Leur objectif est également de regrouper l'ensemble des initiatives partenariales présentes sur les territoires telles que les programmes « action coeur de ville », « petites villes de demain », « territoires d'industrie »... (cf. infra ).

L'instruction du Premier ministre du 20 novembre 2020 relative à leur élaboration prévoit expressément que les CRTE mobilisent les concours financiers de l'État aux collectivités territoriales, mentionnant en particulier la DETR et la DSIL.

Au 13 mai 2022, d'après les informations transmises aux rapporteurs spéciaux, 809 CRTE sont signés, sur un total de 847 périmètres établis, pour 80 % à l'échelle intercommunale, soit un taux de signature de 95 %.

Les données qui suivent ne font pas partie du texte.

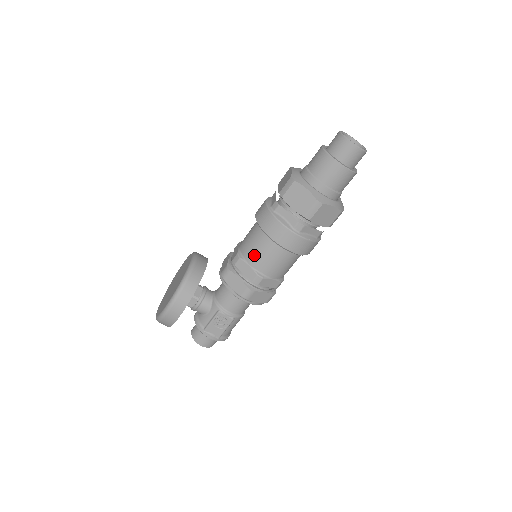
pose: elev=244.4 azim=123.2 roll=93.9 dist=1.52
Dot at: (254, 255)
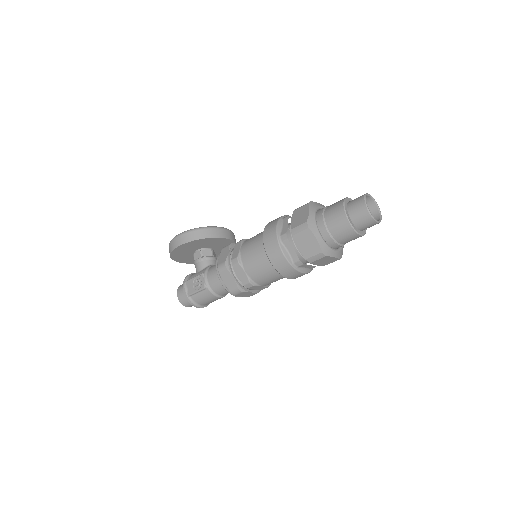
Dot at: (248, 243)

* 41 Mission « flash » sur la contractualisation, communication des députées Stella Dupont et Bénédicte Taurine devant la délégation aux collectivités territoriales et à la décentralisation de l'Assemblée nationale, 2020.

* 42 Loi n° 82-653 du 29 juillet 1982 portant réforme de la planification.

* 43 Loi n°2014-173 du 21 février 2014 de programmation pour la ville et la cohésion urbaine.

* 44 Instruction du Premier ministre n°6231/SG du 20 novembre 2020 relative à l'élaboration des contrats de relance et de transition écologique.